Lauper Shakes Her Bad Vibes

by cyndilauper

Singer sets return with ‘A Night to Remember’

A NOT-SO-FUNNY THING Happened to Cyndi Lauper on the way to completing her new album, A Night to Remember: She made a movie. It was called Vibes, and it was a real clinker. Perhaps most damaging to Lauper’s career as a singer, though, was the single she recorded for the film. After the two hit-packed albums, She’s So Unusual and True Colors, the song she recorded for Vibes, “There’s a Hole in My Heart (That Goes All the Way to China),” proved the first unequivocal flop of Lauper’s solo career.

“The movie had some repercussions,” Lauper says by way of explaining the two-and-a-half-year lapse between True Colors and A Night to Remember. Originally slated for release last fall, the album was pushed back while the singer reworked it, adding several new songs and remixing its original tracks. “The album did change in a lot of ways,” she says. Then, considering her desire to still make films, she adds, “That’s the last time I’ll take a part because of the part, hoping that the script will get better. It never does.”

Lauper was also deeply affected by a trip she made last fall to the Soviet Union as part of a contingent of American songwriters that included Billy Steinberg and Tom Kelly, her collaborators on the song “True Colors.” Far from home, the singer underwent a reaffirmation as an artist.

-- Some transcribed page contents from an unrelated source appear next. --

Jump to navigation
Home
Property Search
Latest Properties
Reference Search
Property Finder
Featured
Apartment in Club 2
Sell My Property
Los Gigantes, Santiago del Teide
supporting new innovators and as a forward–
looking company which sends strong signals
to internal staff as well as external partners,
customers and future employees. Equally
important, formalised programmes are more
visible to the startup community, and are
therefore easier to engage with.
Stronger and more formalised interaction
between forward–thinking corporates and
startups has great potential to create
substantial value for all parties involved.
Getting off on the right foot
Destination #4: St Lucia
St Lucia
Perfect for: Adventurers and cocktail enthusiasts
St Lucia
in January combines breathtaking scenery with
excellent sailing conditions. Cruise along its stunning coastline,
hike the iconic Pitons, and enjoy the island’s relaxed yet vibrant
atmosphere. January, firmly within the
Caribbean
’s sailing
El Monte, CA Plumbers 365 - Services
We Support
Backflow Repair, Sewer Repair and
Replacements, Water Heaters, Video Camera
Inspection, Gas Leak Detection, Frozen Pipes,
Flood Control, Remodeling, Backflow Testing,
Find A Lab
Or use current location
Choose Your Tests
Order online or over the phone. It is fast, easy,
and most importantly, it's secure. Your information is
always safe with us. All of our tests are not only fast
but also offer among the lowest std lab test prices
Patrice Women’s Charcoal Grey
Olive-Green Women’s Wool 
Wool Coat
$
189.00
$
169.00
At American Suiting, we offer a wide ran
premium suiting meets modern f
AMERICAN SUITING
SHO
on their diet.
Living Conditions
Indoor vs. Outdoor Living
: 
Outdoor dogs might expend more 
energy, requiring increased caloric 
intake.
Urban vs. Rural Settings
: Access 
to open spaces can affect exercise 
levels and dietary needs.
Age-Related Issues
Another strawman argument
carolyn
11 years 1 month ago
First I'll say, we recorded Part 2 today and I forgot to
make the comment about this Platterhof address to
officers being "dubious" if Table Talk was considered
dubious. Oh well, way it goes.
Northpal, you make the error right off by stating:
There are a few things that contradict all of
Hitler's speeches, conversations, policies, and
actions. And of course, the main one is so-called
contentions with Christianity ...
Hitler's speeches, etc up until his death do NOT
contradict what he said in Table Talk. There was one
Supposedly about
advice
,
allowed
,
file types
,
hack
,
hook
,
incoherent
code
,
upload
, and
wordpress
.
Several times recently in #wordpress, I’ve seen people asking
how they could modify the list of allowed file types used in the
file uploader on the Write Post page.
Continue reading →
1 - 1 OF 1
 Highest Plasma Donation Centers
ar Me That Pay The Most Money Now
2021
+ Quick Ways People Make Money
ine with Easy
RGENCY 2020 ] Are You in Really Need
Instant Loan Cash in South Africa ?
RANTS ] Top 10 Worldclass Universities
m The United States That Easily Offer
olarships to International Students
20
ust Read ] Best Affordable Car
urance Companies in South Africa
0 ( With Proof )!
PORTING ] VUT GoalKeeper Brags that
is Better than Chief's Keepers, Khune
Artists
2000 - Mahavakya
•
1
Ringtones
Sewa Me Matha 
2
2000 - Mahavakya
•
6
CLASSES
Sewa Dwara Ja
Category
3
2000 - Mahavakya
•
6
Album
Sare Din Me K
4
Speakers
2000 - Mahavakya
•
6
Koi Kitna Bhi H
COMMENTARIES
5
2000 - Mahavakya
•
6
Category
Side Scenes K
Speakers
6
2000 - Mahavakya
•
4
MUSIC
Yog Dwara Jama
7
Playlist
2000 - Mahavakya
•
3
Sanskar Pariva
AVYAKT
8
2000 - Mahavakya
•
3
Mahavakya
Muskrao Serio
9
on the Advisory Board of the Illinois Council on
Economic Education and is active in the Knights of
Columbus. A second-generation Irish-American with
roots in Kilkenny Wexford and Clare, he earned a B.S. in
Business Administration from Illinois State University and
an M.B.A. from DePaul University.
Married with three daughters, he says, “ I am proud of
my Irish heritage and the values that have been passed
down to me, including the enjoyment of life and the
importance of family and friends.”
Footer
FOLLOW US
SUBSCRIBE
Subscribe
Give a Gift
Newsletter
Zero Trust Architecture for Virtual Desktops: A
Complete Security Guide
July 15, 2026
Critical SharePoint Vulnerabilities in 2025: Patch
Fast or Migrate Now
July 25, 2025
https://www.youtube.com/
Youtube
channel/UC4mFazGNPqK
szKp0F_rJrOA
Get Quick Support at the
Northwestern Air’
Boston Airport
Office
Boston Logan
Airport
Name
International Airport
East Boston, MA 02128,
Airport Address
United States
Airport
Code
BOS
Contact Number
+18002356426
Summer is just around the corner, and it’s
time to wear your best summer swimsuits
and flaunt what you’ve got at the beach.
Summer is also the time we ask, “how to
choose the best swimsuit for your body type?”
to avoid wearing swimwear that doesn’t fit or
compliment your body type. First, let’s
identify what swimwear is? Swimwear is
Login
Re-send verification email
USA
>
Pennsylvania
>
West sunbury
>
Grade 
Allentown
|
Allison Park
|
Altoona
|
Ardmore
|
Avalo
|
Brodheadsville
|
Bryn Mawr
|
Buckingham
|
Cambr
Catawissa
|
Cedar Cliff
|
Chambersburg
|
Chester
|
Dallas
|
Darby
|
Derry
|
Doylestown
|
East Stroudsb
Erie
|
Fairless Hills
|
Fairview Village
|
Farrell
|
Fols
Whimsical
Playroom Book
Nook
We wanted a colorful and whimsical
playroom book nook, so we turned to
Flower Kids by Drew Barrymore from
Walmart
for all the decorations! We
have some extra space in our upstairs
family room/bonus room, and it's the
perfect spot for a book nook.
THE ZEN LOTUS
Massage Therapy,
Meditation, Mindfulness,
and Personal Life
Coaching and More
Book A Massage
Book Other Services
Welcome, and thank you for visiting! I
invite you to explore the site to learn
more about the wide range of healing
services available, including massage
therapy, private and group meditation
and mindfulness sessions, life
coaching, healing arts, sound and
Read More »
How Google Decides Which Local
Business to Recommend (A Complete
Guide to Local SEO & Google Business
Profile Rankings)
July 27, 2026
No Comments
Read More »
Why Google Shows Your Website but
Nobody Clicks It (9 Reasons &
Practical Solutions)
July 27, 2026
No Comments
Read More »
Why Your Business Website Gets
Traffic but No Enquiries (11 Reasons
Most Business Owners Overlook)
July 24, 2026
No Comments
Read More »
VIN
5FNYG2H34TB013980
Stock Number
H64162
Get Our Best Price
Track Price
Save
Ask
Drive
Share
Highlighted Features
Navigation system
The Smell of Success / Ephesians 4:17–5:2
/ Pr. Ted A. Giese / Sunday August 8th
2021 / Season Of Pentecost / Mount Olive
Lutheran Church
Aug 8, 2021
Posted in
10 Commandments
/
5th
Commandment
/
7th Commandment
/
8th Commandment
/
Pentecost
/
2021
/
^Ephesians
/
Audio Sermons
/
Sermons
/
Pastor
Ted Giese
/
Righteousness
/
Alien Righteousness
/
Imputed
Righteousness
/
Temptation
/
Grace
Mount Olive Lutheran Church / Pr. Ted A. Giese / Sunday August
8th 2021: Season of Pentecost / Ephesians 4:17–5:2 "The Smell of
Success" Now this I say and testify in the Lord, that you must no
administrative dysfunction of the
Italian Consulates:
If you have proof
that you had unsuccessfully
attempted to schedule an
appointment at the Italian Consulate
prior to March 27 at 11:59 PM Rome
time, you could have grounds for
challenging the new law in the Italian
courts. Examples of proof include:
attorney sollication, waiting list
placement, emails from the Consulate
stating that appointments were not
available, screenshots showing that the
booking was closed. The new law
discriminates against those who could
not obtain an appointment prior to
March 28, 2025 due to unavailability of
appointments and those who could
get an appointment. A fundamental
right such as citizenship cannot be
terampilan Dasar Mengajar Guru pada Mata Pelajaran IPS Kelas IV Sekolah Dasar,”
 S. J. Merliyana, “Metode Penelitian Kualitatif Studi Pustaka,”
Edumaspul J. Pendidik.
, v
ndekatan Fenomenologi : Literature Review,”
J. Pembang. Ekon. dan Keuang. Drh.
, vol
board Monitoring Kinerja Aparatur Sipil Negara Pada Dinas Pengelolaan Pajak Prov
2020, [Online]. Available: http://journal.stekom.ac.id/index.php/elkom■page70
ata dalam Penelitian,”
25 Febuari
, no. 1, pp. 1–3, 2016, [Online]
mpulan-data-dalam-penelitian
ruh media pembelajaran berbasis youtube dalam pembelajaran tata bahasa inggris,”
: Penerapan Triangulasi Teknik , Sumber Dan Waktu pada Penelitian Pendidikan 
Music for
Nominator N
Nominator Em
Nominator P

“You become in the profession of ‘being famous,’ as opposed to what you started doing in the first place, which is the music, the writing and the creation part of it,” she says. “I had lost touch with that because of all the business obligations. I didn’t feel like an artist anymore. So I went back to my roots. I’m not Russian, but I was thinking of the farthest place on the earth I could go. And I just stopped all the other things that I could’ve done, and I did that and went back to the writing part and the craft and got to mix with other writers.

“Russia is a strange place, because they want so much to create, and they really remember what it’s all about. We forget the writing and how great is is just to do what you love to do. Over there, it’s so hard to do what you love to do. For instance, videos are outlawed. These guys are dying to make videos. And there are a lot of underground bands that are really, really fantastic. The lyrics are prolitic, and they’re not like greeting-card songs, you know, which of course strikes a chord in me.”

Lauper is referrring to “True Colors,” which, after climbing to the top of the charts, was licensed by Kodak for film commercials. (She doesn’t own the song, penned by Kelly and Steinberg) The commercials “got to me.” She says. “But that wasn’t me. When I sang True Colors, it was strictly something about the inside of people. It had nothing to do with ‘Will you buy this product?’ And there’s a strange twist because we are on a business where you buy the product. I do something that I want to be universal and really strike a common chord that’s in all of us, then usually some big company comes along and says, “Hey, we wanna buy that.” So I always have a problem with that.”

The writing credits for A Night to Remember read like a who’s who of hit makers: Kelly and Steinberg co-wrote six of the album’s eleven songs either on their own or with Lauper and Christina Amphlett of the DiVinyls; Desmond Child (who was coauthored hits for Aerosmith and Bon Jovi); Franke Previte (who co-wrote tow of the hits from Dirty Dancing) and Diane Warren (whose latest hits is Elton John and Aretha Franklin’s “Through the Storm”) also contributed tunes. Backing musicians include Eric Clapton, bassists Bootsy Collins and T Bone Wolk, singer Larry Blackmon and zydeco accordionist Rocking Dopsie.

“It’s not enough to be yourself again,” says Lauper. “For me, anyway. If it’s just about growth and development, that’s not hard to do, ’cause you really have to grow and develop. I’m hellbent. I got this vision in my head, and I just have to get it out; I have to create it. So I’ll go out on a limb a little bit and do something a little more dangerous, because the result could be great.”